[What needs to be done]: After finding the line with "left eye: (57, 58)" in the entries below, copy that line and each one after it exactly, through the last line, and omit pictures.

[Stored data entries]:
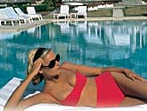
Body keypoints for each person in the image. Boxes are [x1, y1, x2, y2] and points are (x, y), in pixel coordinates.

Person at [4, 47, 147, 111]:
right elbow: (9, 109)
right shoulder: (47, 95)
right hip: (111, 102)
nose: (58, 63)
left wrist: (123, 70)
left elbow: (100, 71)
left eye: (57, 58)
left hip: (114, 81)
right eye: (52, 63)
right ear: (41, 70)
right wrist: (30, 76)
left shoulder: (67, 67)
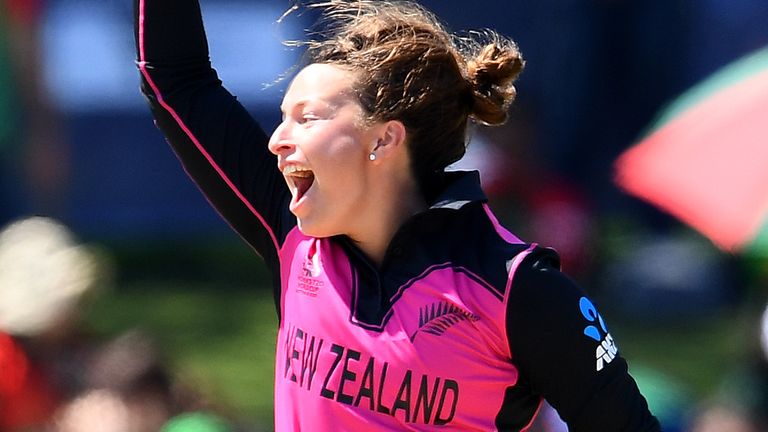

[Your response]:
left eye: (57, 58)
left hip: (114, 81)
right eye: (52, 63)
right ear: (41, 70)
right wrist: (30, 76)
left shoulder: (67, 67)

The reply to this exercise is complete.